Soliman que diz ter muitos amigos em Bento Gonçalves, e que ama o Brasil, lamenta o fato de que esse tipo de situação aconteça. De acordo com ele, já houve também episódios em que sofreu humilhação por conta da cor da pele.
“As pessoas têm que aprender que a cor das pessoas não justifica, não podem julgar as pessoas pela cor e te julgam porque é moreno ou preto. Eu tenho um outro colega que está me desprezando, me chama de preto desgraçado. Esse cara nem sabe escrever, eu falo cinco idiomas, e ele não sabe nem falar o português bem e fica me julgando por causa da cor. Eu já relatei essas agressões para um monte de gente e não aconteceu nada”, desabafa.

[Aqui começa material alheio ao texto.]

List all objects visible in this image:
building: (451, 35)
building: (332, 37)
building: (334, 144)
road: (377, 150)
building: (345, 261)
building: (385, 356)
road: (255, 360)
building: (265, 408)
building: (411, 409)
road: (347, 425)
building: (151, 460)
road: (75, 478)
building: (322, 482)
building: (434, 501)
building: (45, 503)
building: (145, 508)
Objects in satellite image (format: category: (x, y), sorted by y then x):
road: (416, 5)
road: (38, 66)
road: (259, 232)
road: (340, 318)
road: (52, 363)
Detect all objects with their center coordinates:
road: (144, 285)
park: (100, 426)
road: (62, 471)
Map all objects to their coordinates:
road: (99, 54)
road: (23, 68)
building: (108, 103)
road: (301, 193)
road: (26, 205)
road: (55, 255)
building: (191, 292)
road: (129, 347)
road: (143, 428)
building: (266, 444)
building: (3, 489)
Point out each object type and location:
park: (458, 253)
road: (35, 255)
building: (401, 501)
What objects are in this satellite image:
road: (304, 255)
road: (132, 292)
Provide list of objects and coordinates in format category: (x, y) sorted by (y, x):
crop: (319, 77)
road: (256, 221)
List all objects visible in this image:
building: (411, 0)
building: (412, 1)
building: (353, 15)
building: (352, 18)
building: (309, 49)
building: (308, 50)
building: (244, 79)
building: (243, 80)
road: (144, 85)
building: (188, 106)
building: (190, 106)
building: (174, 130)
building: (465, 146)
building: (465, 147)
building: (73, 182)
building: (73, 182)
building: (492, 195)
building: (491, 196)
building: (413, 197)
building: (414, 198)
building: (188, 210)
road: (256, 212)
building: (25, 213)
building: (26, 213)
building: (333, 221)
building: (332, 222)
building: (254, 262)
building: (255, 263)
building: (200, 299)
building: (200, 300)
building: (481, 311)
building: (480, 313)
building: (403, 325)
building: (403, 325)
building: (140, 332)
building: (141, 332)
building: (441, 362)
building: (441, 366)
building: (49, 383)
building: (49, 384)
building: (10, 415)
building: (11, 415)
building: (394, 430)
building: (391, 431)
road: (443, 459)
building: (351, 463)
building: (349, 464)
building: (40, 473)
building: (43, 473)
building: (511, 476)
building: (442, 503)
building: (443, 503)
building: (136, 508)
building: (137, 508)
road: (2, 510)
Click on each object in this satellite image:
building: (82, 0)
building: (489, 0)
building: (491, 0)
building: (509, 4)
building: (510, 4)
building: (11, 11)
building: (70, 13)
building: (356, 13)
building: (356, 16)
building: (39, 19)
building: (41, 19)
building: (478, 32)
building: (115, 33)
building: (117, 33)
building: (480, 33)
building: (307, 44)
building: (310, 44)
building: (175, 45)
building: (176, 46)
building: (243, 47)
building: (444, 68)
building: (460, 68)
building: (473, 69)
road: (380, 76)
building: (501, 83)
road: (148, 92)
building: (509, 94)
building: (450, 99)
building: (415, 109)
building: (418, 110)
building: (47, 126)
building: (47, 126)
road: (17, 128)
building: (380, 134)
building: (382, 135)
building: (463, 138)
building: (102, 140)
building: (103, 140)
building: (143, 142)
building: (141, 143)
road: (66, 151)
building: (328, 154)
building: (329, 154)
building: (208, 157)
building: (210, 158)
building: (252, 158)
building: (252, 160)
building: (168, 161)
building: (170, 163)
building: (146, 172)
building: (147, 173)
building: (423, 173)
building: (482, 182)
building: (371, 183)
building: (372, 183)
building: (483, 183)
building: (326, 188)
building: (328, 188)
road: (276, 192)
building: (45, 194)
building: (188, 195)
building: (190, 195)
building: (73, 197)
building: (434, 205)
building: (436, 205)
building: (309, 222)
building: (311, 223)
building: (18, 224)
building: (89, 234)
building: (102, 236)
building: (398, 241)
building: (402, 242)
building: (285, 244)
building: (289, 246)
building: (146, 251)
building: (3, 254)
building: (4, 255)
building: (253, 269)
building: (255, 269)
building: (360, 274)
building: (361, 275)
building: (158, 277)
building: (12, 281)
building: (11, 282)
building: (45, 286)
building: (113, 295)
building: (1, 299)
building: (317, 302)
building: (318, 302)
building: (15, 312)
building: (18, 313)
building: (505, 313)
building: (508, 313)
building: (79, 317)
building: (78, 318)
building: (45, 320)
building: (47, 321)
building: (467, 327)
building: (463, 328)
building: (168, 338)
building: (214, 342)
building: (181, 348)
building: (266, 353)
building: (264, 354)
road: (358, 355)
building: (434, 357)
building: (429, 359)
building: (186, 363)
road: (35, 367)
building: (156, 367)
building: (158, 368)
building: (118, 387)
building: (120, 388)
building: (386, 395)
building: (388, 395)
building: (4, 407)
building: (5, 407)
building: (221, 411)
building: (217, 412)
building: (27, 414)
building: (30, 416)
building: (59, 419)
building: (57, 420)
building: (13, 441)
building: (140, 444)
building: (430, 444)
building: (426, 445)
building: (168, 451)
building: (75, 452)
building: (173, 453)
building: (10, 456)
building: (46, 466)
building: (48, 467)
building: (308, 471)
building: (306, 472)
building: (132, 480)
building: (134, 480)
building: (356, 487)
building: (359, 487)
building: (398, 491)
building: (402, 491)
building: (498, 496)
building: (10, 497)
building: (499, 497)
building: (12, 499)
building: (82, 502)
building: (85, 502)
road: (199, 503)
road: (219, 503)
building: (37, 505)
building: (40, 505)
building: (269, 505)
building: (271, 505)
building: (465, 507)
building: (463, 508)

O apontado agressor, em declaração à Gazeta, pediu para não ser idenficado, mas rebateu as declarações e diz que o encanador está mentindo.
“Ele me atirou pedras e só discutimos, eu não ofendi ele, é informação inverídica. Ele estragou a minha ferramenta, eu fui reclamar com ele e ele me ofendeu, não teve agressão. Deixa ele falar o que ele pensa. Ele jogou pedras, se pega em mim um o meu amigo que está trabalhando junto não sei o que poderia ter acontecido. A agressão partiu por parte dele. Não publica nada, deixa ele reclamar”, sugeriu.
Um colega de trabalho de Soliman, que também optou por não se identificar, no entanto, confirma a versão dos fatos do haitiano. “Ele foi agredido por nada, ele bateu no Adma como se estivesse batendo numa madeira e seguiu trabalhando normalmente, não tinha motivo para agredir, eu estava perto, não tinha motivo. Parece que tinha batido numa árvore, numa madeira, ele deu uma marretada do nada. Não teve um ato de provocação”, diz.
A Gazeta entrou em contato com a empresa em que Soliman trabalha, porém, uma funcionária informou que a empresa não comentaria o caso.

Haitianos em Bento
No início da segunda década dos anos 2000 a região da Serra Gaúcha recebeu milhares de haitianos que buscavam um recomeço após os desastres que aconteceram no Haiti em 2010. A imigração haitiana no Brasil passou por vários momentos desde sua intensificação a partir de 2010, ano do terremoto que destruiu o próprio Haiti. De acordo com Ronal Dorval, presidente da Associação dos Haitianos de Bento Gonçalves, atualmente o município abriga cerca de 1300 imigrantes haitianos.
Em mais de sete anos, é estimado que mais de 90 mil haitianos entraram e se espalharam pelo país, enfrentando uma difícil trajetória, na condição de trabalhador imigrante, para sua inserção no mercado.
De acordo com um levantamento feito pela Organização das Nações Unidas (ONU), o Brasil é o país da região com maior número de haitianos. Até o fim de 2016, foram autorizadas 67 mil autorizações de residência no país, incluindo temporárias e permanentes. No Chile, foram concedidas 18 mil autorizações de moradia até o fim de 2015, enquanto na Argentina havia pouco menos de 1,2 mil.